━━━ MATERIAL FOR THIS EXERCISE

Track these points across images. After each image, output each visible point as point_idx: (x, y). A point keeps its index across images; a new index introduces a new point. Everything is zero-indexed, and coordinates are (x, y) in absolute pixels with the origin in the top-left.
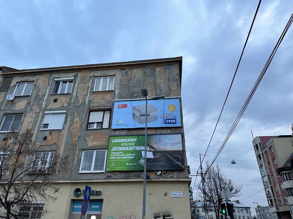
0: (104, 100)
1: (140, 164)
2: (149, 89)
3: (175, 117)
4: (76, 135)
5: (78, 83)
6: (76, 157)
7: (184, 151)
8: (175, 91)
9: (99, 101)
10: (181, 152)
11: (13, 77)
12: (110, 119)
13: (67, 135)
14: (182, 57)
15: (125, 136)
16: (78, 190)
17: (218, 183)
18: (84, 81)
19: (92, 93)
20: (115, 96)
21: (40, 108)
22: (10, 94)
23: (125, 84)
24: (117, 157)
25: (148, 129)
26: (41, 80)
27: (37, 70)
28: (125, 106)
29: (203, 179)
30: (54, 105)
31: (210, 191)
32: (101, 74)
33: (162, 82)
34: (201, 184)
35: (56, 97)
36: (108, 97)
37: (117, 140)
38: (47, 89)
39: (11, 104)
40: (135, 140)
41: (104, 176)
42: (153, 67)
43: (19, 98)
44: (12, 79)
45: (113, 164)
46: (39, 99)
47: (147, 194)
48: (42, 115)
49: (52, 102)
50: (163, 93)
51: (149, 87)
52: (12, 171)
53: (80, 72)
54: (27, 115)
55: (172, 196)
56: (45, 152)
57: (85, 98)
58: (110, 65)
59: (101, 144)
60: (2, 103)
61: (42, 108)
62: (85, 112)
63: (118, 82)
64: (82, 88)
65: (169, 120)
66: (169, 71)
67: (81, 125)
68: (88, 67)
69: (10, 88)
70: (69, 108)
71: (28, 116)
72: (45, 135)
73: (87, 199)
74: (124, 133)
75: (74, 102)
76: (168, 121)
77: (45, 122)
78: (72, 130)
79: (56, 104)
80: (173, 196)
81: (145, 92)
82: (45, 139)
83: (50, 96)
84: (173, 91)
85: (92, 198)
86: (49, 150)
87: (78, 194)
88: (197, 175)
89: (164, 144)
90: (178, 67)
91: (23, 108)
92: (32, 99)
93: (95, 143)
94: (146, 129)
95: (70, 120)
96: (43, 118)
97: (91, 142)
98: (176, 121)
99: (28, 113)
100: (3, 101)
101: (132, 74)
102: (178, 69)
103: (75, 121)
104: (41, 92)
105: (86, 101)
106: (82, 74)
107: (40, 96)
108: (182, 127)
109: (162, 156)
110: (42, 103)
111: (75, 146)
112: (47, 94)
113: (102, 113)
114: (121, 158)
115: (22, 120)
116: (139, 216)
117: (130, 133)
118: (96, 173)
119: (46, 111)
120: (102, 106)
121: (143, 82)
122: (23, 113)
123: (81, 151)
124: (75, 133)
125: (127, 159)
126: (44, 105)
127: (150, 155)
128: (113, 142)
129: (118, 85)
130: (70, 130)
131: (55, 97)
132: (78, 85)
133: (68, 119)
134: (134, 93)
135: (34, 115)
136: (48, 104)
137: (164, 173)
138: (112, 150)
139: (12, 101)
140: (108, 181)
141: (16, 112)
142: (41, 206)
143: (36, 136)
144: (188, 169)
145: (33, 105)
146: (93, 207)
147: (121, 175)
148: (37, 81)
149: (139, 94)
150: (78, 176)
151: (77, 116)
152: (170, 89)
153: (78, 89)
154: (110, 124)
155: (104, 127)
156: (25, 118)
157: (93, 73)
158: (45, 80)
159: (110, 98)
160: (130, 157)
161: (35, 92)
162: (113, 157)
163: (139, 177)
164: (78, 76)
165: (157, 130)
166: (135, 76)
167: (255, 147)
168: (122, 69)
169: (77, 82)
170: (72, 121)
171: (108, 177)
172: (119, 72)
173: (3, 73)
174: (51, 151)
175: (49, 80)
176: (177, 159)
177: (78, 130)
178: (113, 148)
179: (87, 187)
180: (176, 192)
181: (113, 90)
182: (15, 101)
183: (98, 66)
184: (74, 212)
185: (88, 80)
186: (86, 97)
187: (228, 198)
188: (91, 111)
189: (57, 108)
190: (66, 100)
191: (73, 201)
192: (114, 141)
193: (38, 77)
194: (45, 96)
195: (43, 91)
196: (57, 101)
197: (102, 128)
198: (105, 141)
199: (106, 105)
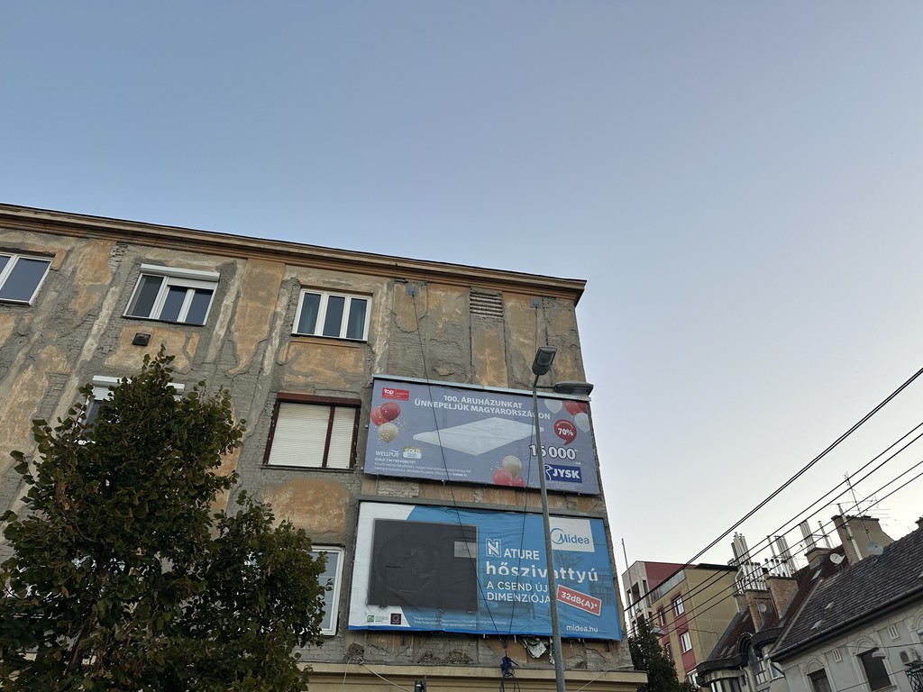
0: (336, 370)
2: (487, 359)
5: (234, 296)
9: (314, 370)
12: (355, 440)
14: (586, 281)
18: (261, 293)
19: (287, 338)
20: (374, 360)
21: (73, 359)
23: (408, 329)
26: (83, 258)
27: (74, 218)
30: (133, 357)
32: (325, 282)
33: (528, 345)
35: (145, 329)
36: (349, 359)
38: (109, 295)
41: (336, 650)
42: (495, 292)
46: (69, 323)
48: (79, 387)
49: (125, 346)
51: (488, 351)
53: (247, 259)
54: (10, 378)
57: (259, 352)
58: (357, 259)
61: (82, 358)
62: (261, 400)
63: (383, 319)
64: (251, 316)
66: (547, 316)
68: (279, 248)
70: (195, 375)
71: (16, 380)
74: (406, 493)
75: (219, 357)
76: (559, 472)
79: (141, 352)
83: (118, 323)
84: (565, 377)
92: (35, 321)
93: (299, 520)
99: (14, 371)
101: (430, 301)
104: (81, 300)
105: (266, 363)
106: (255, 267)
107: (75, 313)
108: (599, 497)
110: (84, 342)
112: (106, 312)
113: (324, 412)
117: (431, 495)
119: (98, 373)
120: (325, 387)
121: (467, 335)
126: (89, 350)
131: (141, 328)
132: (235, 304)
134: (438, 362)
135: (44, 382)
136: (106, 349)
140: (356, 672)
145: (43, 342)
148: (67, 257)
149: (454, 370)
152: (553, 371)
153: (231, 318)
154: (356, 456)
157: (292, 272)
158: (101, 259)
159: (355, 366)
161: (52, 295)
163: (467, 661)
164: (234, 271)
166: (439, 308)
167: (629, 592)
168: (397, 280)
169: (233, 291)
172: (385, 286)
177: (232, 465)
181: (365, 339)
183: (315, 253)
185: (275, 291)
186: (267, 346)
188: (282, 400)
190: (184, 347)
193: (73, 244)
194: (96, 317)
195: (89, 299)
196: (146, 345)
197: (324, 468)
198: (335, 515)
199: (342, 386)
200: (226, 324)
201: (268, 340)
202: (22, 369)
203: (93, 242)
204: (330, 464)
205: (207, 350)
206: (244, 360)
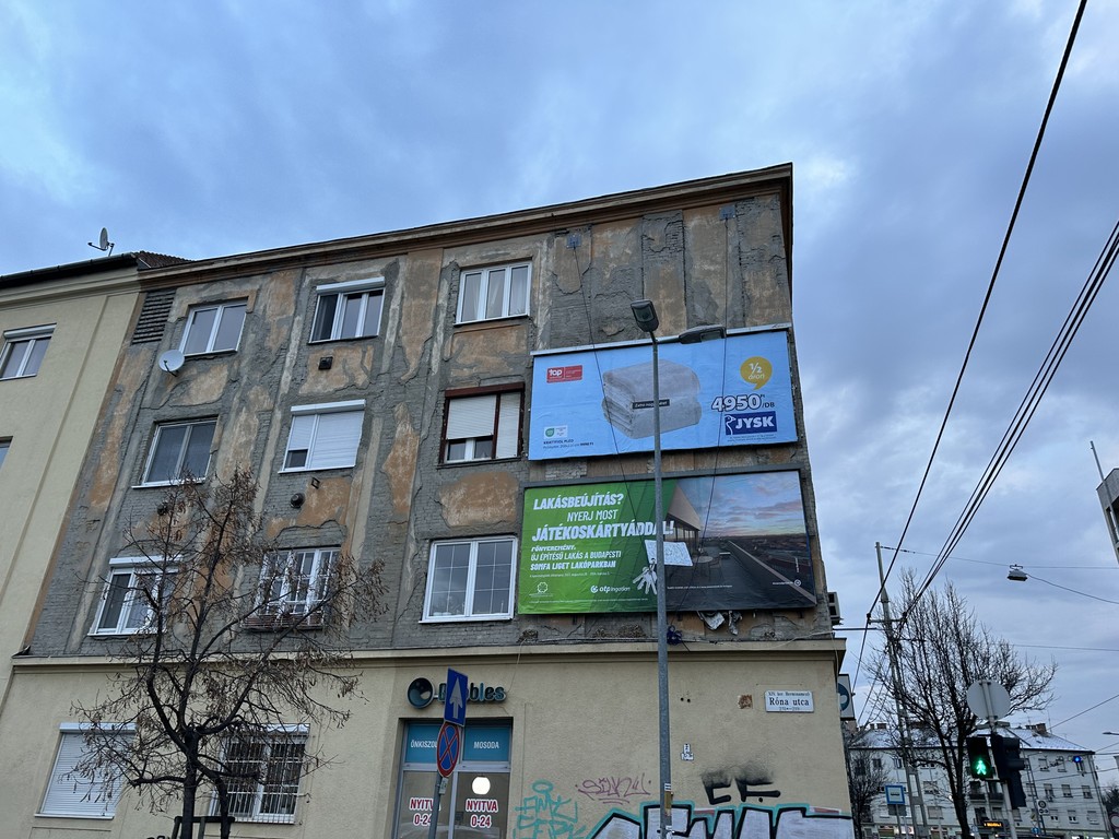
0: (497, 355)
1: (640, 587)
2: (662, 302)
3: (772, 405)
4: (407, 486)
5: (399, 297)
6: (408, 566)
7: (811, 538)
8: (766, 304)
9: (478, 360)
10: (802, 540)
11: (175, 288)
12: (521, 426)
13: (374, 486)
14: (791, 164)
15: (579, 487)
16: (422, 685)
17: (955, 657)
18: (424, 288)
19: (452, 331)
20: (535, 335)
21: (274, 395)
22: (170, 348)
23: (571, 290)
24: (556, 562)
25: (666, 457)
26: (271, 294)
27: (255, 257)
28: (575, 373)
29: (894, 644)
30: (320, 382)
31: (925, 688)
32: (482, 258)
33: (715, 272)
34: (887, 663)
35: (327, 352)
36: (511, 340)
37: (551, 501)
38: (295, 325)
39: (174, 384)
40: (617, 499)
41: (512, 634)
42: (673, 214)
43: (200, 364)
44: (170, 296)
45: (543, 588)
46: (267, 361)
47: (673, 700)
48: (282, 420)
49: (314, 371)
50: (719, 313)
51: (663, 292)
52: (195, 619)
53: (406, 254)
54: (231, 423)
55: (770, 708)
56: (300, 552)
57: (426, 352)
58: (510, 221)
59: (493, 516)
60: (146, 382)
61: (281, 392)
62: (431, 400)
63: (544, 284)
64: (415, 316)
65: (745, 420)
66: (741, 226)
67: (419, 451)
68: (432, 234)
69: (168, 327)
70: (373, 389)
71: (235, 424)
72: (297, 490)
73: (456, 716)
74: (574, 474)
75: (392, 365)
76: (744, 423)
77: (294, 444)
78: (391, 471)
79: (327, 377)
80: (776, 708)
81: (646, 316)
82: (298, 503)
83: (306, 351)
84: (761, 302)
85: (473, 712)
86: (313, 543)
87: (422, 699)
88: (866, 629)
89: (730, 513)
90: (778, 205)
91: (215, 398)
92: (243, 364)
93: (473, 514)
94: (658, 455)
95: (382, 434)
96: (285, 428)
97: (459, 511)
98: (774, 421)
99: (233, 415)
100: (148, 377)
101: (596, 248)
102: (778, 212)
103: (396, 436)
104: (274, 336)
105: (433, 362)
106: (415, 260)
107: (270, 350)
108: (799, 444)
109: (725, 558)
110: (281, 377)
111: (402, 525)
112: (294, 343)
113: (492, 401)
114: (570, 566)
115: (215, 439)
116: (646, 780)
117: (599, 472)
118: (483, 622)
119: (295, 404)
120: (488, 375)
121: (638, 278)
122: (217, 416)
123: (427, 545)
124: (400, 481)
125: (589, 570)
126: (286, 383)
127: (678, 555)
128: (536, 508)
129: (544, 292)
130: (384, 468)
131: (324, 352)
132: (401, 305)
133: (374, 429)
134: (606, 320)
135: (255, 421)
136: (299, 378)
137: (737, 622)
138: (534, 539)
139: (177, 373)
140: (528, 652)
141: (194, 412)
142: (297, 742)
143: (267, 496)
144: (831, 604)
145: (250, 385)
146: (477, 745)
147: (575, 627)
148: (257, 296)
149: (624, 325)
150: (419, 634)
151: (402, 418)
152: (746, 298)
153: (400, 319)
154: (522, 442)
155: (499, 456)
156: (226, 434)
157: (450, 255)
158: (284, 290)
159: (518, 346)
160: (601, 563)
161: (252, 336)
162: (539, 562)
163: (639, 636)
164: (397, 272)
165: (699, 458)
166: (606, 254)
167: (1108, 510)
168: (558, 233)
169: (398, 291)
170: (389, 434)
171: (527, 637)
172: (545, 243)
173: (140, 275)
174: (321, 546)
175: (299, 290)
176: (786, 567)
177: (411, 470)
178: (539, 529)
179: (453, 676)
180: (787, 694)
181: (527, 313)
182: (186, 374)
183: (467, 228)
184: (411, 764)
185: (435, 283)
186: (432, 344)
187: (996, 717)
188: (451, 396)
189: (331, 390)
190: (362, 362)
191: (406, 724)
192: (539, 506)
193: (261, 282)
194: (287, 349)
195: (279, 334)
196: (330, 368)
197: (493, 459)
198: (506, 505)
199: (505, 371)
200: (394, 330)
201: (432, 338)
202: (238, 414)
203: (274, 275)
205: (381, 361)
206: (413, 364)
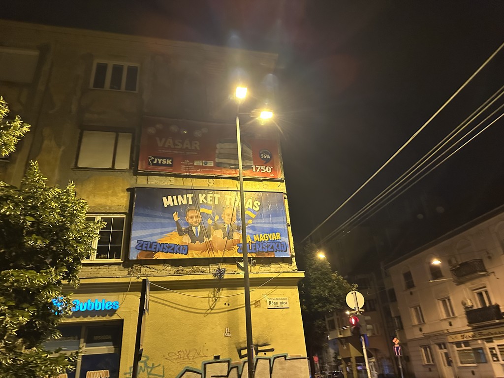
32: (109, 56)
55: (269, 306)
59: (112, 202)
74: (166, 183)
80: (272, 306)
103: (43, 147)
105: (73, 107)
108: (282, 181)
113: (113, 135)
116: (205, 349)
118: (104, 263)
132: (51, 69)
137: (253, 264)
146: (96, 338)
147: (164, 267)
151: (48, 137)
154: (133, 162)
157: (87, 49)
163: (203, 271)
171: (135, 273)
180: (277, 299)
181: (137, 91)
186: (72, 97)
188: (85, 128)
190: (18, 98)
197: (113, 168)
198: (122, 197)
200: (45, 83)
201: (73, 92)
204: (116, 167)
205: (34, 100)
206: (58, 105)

━━━━━━

* GOAL OF THE EXERCISE *
Copy the saved entries above word for word, beginning at the very start and stopping after the line that contains "18: (84, 81)". Leave out the pictures.

* RESPONSE TO THE TASK *
Track these points across images. After each image, output each visible point as point_idx: (x, y). A point keeps its index across images; a new index introduces a new point. Everything is zero-indexed, and coordinates are (x, y) in absolute pixels with the origin in the top-left.
0: (104, 100)
1: (140, 164)
2: (149, 89)
3: (175, 117)
4: (76, 135)
5: (78, 83)
6: (76, 157)
7: (184, 151)
8: (175, 91)
9: (99, 101)
10: (181, 152)
11: (13, 77)
12: (110, 119)
13: (67, 135)
14: (182, 57)
15: (125, 136)
16: (78, 190)
17: (218, 183)
18: (84, 81)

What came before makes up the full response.